I usually sense something of a duty in these posts to promote the literature I read. There are a small number of notable exceptions. I lavished no praise on Gregory Maguire’s Wicked. But then that was just a bit of bookstore-shelf-browsing whimsy, not a Great Book on anyone’s list of Classic Literature. On the other hand, Charles Darwin’s books find their place on every attempt at a western canon that I’ve seen, and I haven’t had kind things to say about them, either. (See here, for instance.) Are there others? Oh, yeah! I gave Oswald Spengler a very hard time.
But I’ve written over 550 blog posts, most of them positive. My main purpose is to celebrate and share great, neglected literature. So why, I ask myself, did I write so negatively of James Joyce’s Ulysses last week? I suppose I just needed to express myself honestly, and at that moment, some 40% of the way through the book, I was very frustrated. I was frustrated with the length, with the obscurity of the language, and with finding that the musings of Stephen Dedalus and Leopold Bloom didn’t move me at all the way Joyce’s beautiful Dubliners does.
But two significant things have happened in the last seven days that have changed the situation. First, my friend Sarah I. wrote a comment on that first post that reminded me how much I believe that art doesn’t have to “move me” emotionally in order to delight or intrigue me. And second, the book suddenly got better for me the very day after I wrote the previous post. The next episode referenced Rabelais’s (I confess that I do not know the proper way to make an English possessive out of a French word ending in a silent ‘s’) Gargantua and Pantagruel, which I love. Its Gargantuan lists were often appealingly funny, and the subject of conversation – how Ireland has declined and how much of it can be blamed on the English – interests me.

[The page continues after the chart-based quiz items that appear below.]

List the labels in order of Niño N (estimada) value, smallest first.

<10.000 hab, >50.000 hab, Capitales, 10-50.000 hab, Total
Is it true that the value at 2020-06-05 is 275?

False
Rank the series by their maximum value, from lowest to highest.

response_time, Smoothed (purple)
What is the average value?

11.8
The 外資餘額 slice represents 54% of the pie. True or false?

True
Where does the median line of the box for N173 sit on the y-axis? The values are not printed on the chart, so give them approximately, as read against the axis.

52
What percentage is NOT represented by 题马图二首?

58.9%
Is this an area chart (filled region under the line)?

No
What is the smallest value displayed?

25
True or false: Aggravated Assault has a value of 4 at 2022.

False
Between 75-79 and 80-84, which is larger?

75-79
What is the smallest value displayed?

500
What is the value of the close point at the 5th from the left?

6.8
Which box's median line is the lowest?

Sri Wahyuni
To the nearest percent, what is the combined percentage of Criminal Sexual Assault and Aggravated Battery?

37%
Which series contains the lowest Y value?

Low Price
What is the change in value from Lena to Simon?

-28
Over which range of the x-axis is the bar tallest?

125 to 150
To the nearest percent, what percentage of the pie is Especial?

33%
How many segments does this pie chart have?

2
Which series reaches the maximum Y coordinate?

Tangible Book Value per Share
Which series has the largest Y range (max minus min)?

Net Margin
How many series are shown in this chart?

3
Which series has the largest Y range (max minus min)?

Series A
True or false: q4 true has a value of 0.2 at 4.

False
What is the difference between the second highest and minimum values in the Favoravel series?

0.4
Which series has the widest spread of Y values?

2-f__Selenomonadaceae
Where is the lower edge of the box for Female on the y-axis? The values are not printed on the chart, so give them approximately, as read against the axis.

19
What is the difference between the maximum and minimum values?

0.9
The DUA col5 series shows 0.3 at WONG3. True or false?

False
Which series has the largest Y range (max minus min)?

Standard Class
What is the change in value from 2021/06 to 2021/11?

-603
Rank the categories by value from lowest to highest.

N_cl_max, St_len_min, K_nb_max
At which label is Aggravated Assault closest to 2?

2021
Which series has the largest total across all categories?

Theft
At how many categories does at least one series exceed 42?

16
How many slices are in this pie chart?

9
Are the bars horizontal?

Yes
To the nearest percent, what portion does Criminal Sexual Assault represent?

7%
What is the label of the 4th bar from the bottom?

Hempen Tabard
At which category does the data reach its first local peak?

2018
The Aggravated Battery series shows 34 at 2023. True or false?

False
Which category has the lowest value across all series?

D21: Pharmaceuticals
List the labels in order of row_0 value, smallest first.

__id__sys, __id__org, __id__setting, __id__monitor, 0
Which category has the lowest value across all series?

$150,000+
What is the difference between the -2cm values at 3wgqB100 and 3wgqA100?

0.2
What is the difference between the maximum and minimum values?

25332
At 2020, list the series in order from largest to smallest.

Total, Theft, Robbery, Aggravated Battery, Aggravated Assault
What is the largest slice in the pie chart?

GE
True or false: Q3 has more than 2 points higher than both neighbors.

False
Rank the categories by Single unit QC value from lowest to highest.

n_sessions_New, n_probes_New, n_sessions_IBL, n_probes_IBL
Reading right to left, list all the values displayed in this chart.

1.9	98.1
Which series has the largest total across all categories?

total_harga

But with the next episode, it suddenly seemed as if I got what was going on. The chapter begins with almost normal narrative prose describing two teen-age girls babysitting some toddlers at the beach. Their dialog essentially uses standard English, while that of the children is broken baby-talk. But then Gerty's interior monologue finds its way into the narrative, and every once in a while strange words, solecisms, elisions, and non sequiturs crop up. Once she gets consumed with showing off her legs to a stranger in church, her grammar – I think it's safe to use this phrase – breaks down. (Joyce called it “retrogressive progression.”) Then the reader finds out that the stranger is Leopold, who wants to do more than just look at the legs, and complete sentences and grammatical coherence disappear. Baby-talk has returned. Sex has degraded the human mind. Suddenly I got the idea that the fractured prose style itself made a point that the modern man is not what he could be. The next episode a mirror up to the process and traces the development of the English language (in narrating a human birth!) through forty paragraphs each representing the style of a different technique, genre, or specific author from history. I recognized many of them and definitely followed the centuries one Joyce got to Malory.
The book is still twice too long for me. Having read that Joyce said he put in enough enigmas and puzzles to keep the professors busy for a century didn’t help; I don’t think music professors were exactly the kind he had in mind. But all that just means that I’m not pausing to catch every reference, not having a spare century to spend on that project. And length per se doesn’t make a book bad in my eyes. As a matter of fact, I’m eagerly awaiting the arrival tomorrow of an unabridged translation of The Count of Monte Cristo, all 1296 pages of which I plan to enjoy reading this coming January.